Les autorités doivent pouvoir nous héberger
Amine a bien tenté d’alerter les autorités. “Au commissariat de police, on m’a remballé, on m’a dit que je n’étais pas une priorité, qu’il fallait contacter d’autres services. J’ai appelé le CPAS mais ça ne décroche jamais. J’ai contacté la commune qui me renvoie vers le service logement et une liste d’attente de plusieurs mois.” Amine désespère. “Il faudrait que les autorités puissent nous loger, nous, membres du personnel médical, notamment lorsque nous sommes chassés de chez nous. Il faudrait la mise en place d’un dispositif d’urgence. Aujourd’hui, je me sens rejeté, minable… Et le pire c’est que je ne suis pas le seul dans le cas.”
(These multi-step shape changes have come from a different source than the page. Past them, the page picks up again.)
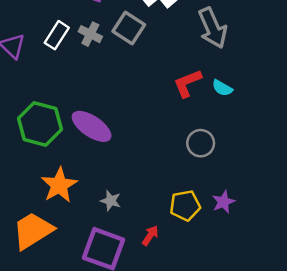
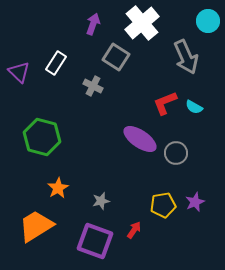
gray cross: (90, 34) -> (93, 86), moved
purple ellipse: (92, 126) -> (140, 139), moved
orange star: (59, 185) -> (58, 188), size x0.7
gray star: (111, 201) -> (101, 201), turned -30

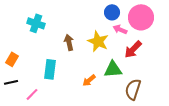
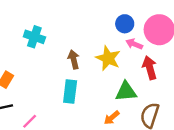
red arrow: (133, 49) -> (150, 68), turned 120
cyan rectangle: (50, 69) -> (70, 92), moved
orange arrow: (89, 80) -> (112, 118), moved

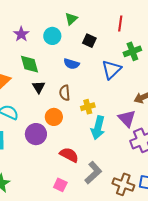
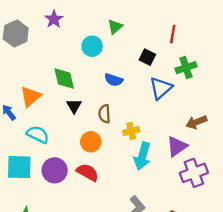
purple star: (21, 34) -> (54, 19), moved
black square: (89, 41) -> (147, 57), moved
purple triangle: (127, 118) -> (177, 146), turned 36
purple circle: (36, 134) -> (55, 170), moved
red semicircle: (69, 155) -> (88, 172), moved

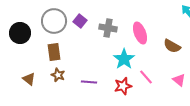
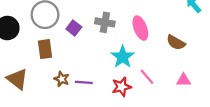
purple square: (80, 21) -> (74, 28), moved
brown star: (58, 75) -> (62, 79), moved
brown triangle: (29, 79) -> (17, 79), size x1.5
pink triangle: (179, 80) -> (184, 80), turned -40

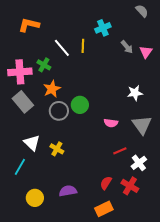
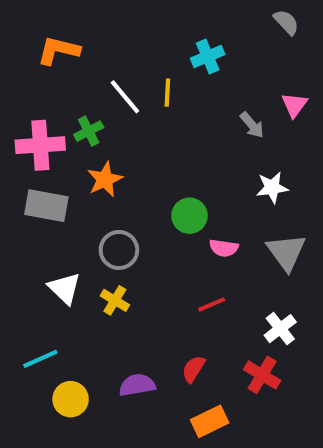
gray arrow: (127, 47) -> (252, 125), moved
green cross: (44, 65) -> (89, 131), turned 32
gray rectangle: (23, 102) -> (46, 206), turned -40
green circle: (80, 105) -> (189, 216), moved
gray circle: (59, 111) -> (119, 250), moved
red line: (120, 151) -> (212, 304), moved
cyan line: (20, 167) -> (40, 359), moved, turned 36
red semicircle: (106, 183) -> (194, 369), moved

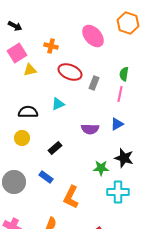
Amine n’a pas de trace écrite de son expulsion, ce qui le désarme encore plus. Unia, le centre contre le racisme, rappelle pourtant que les actes de discrimination envers les soignants sont punissables par la loi. Parmi ces actes, il y a l’expulsion d’un infirmier ou un médecin de son domicile parce qu’il pourrait éventuellement ou non avoir le Covid-19. Il s’agit techniquement d’une discrimination en raison de l’état de santé. Le cdH de son côté souhaite également punir sévèrement ces actes.